(STUDY TEXT)

Like many other teenagers her age, Bianca Devins lived her life online.
The 17-year-old had recently graduated from high school and was looking forward to starting a psychology course at a community college later this year.
As last Saturday approached, she wrote on a gaming platform about how excited she was to be travelling the 250 miles from upstate New York to a concert in Queens. But before she could return home on Sunday morning, Bianca was dead.
The exact relationship she’d had with the man accused of killing her remains unclear. But in the hours after his arrest, it emerged he had shared graphic photographs of the murder online.
In the days since, her story has spread across the world – as have the violent images of her death.
Her murder, which played out so publicly, is the latest case to place scrutiny on how social media companies police extreme content. Here, we detail how Bianca’s murder was shared and exploited online in the hours and days after her death.
“Here comes Hell. It’s redemption, right?”
Brandon Andrew Clark posed that question, taken from a rock song, to his Instagram followers in a temporary 24-hour story posted before dawn last Sunday.
The next image he shared was far more disturbing. A blurry photograph captioned “I’m sorry Bianca” appeared to show a woman’s bloodied torso.
Before then his Instagram account, which we have chosen not to name, was mostly used to catalogue selfies and posts about music and art. Police believe the 21-year-old met Bianca through the platform two months earlier and their relationship had progressed in person since.
On Saturday, he drove Bianca to New York City from Utica, where she lived, to see Canadian singer Nicole Dollanganger perform. Police said they believed the pair had got into an argument on the way back, possibly about her kissing someone else, and he had fatally attacked her with a knife.
Police said the suspect shared an even more graphic photograph of Bianca’s body on Discord – a popular messaging platform for gamers. This image showed the extent of injuries to Bianca’s throat and made clear her wounds had been fatal.
Screenshots from the now-deleted private chat on Discord, apparently used by friends of Bianca, show he shared the image at about 06:00.
As concerned friends scrambled to work out if the photo was real, the suspect continued to post offensive content in the group. Members then took screengrabs of the messages and of his Snapchat account and raised the alarm.
By 07:20, Utica Police had received “numerous” calls, including some from other US states, about the disturbing posts. Police said the suspect had also called 911 himself and made “incriminating statements” about his actions.

(End STUDY TEXT)
(RECORD SET)

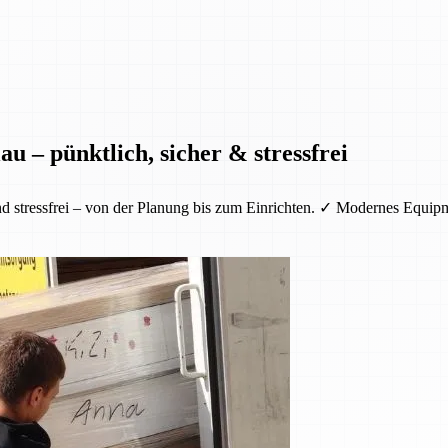
u – pünktlich, sicher & stressfrei
nd stressfrei – von der Planung bis zum Einrichten. ✓ Modernes Equi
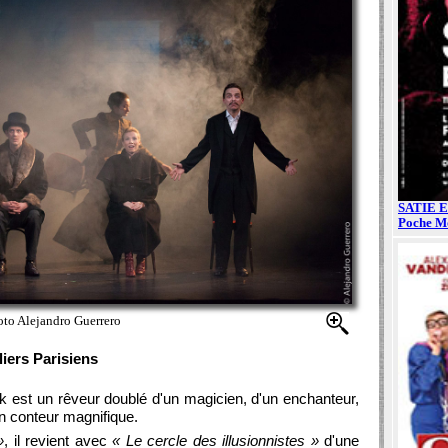
to Alejandro Guerrero
iers Parisiens
ik est un rêveur doublé d'un magicien, d'un enchanteur,
un conteur magnifique.
»
, il revient avec
« Le cercle des illusionnistes »
d'une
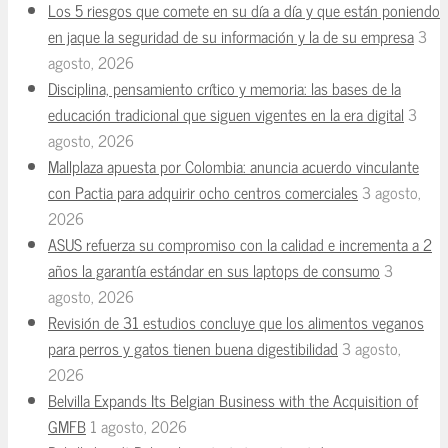
Los 5 riesgos que comete en su día a día y que están poniendo
en jaque la seguridad de su información y la de su empresa
3
agosto, 2026
Disciplina, pensamiento crítico y memoria: las bases de la
educación tradicional que siguen vigentes en la era digital
3
agosto, 2026
Mallplaza apuesta por Colombia: anuncia acuerdo vinculante
con Pactia para adquirir ocho centros comerciales
3 agosto,
2026
ASUS refuerza su compromiso con la calidad e incrementa a 2
años la garantía estándar en sus laptops de consumo
3
agosto, 2026
Revisión de 31 estudios concluye que los alimentos veganos
para perros y gatos tienen buena digestibilidad
3 agosto,
2026
Belvilla Expands Its Belgian Business with the Acquisition of
GMFB
1 agosto, 2026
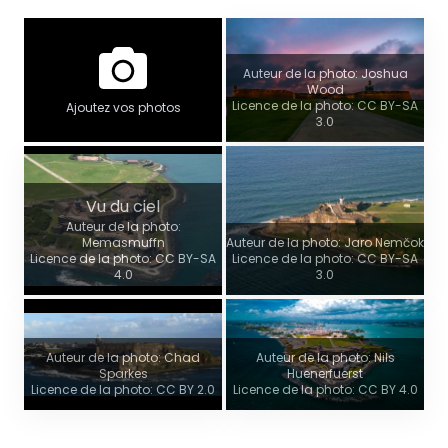
Auteur de la photo: Joshua
Wood
Licence de la photo: CC BY-SA
Ajoutez vos photos
3.0
Vu du ciel
Auteur de la photo:
Memasmuffn
Auteur de la photo: Jaro Nemčok
Licence de la photo: CC BY-SA
Licence de la photo: CC BY-SA
4.0
3.0
Auteur de la photo: Chad
Auteur de la photo: Nils
Sparkes
Huenerfuerst
Licence de la photo: CC BY 2.0
Licence de la photo: CC BY 4.0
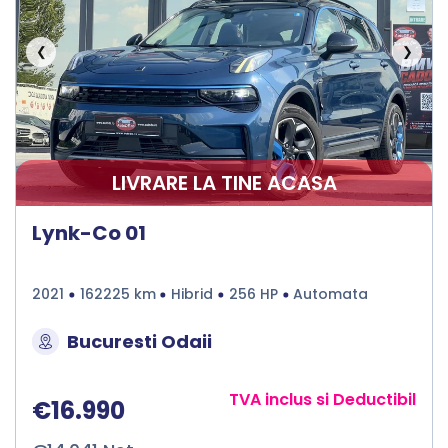
❮
❯
LIVRARE LA TINE ACASA
Lynk-Co 01
2021
162225 km
Hibrid
256 HP
Automata
Bucuresti Odaii
TVA inclus si Deductibil
€16.990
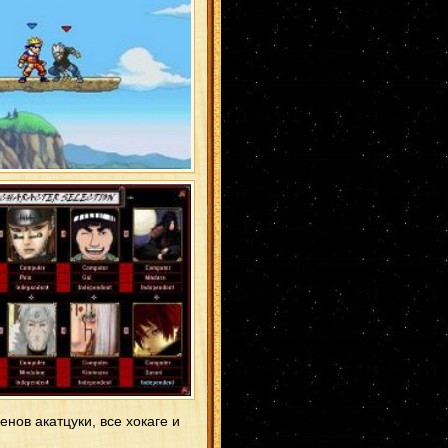
нов акатцуки, все хокаге и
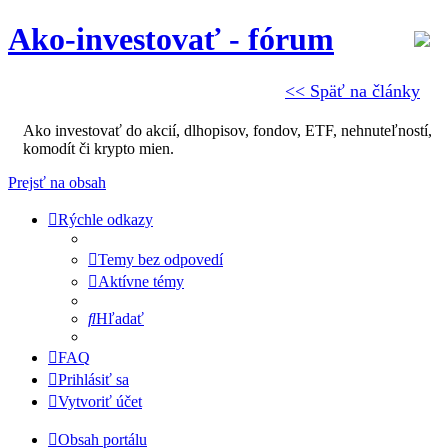
Ako-investovať - fórum
<< Späť na články
Ako investovať do akcií, dlhopisov, fondov, ETF, nehnuteľností,
komodít či krypto mien.
Prejsť na obsah
Rýchle odkazy
Temy bez odpovedí
Aktívne témy
Hľadať
FAQ
Prihlásiť sa
Vytvoriť účet
Obsah portálu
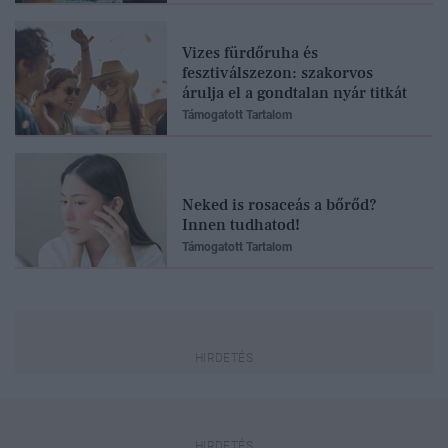
Vizes fürdőruha és
fesztiválszezon: szakorvos
árulja el a gondtalan nyár titkát
Támogatott Tartalom
Neked is rosaceás a bőrőd?
Innen tudhatod!
Támogatott Tartalom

(End RECORD SET)

▸ LIST OF TASKS
[1] Retype the passage of the Bianca Devins article starting with "Before then his" and going on through "in person since.".
[2] For each statement below, say yes or no according to the Bianca Devins article, and quote the words of the article that decide it.
(a) Bianca had recently graduated from high school at the age of 17.
(b) By 07:20, police had received only a single call about the posts.
(c) The suspect shared the image on Discord at about 06:00.
[3] Proceed with the Bianca Devins article from the point where it stops.

▸ OUTPUTS FOR THE TASKS
[1]
Before then his Instagram account, which we have chosen not to name, was mostly used to catalogue selfies and posts about music and art. Police believe the 21-year-old met Bianca through the platform two months earlier and their relationship had progressed in person since.

[2]
(a) Yes: "The 17-year-old had recently graduated from high school"
(b) No: "By 07:20, Utica Police had received “numerous” calls"
(c) Yes: "show he shared the image at about 06:00"

[3]
When an officer tracked him down to a wooded area at the end of a residential road, he stabbed himself in the neck. He then lay down on top of a tarpaulin, which police said he had placed over Bianca’s body, all the while taking and posting more photographs online.
After a brief struggle, the suspect was arrested and taken to hospital. A day later, after emergency surgery, he was charged with Bianca’s murder.
Instagram has not confirmed when it received the first reports about the violent image on his public story. But as Sunday rolled on, word was beginning to spread beyond Bianca’s social group, much of it clouded by misinformation.
By Sunday evening, users on Twitter had started to talk about and re-share the Instagram posts. Other users implored people to avoid watching his story and report the account.
From the outset, users said their reporting attempts were being rejected for not violating Instagram’s terms. When approached by the BBC, Instagram did not say how long the original posts on the suspect’s story had been allowed to stay up, but screenshots suggest they had been publicly available for more than 20 hours.
Dr James Densley, a professor of criminal justice in Minnesota, said this kind of public violence carried the risk of secondary trauma for viewers, and also re-victimised Bianca herself.
“We have this term for people to rest in peace,” he told the BBC. “Well, really, she can’t, because she’s living in this sort of perpetual infamy online every time her image is shared.”
Some of the first people to discuss the murder were users on website 4chan – a barely moderated internet messageboard where users can post anonymously. Both it, and the even more extreme website 8chan, have become notorious in recent years for the increasingly radical rhetoric posted by some users and their links to a number of deadly attacks.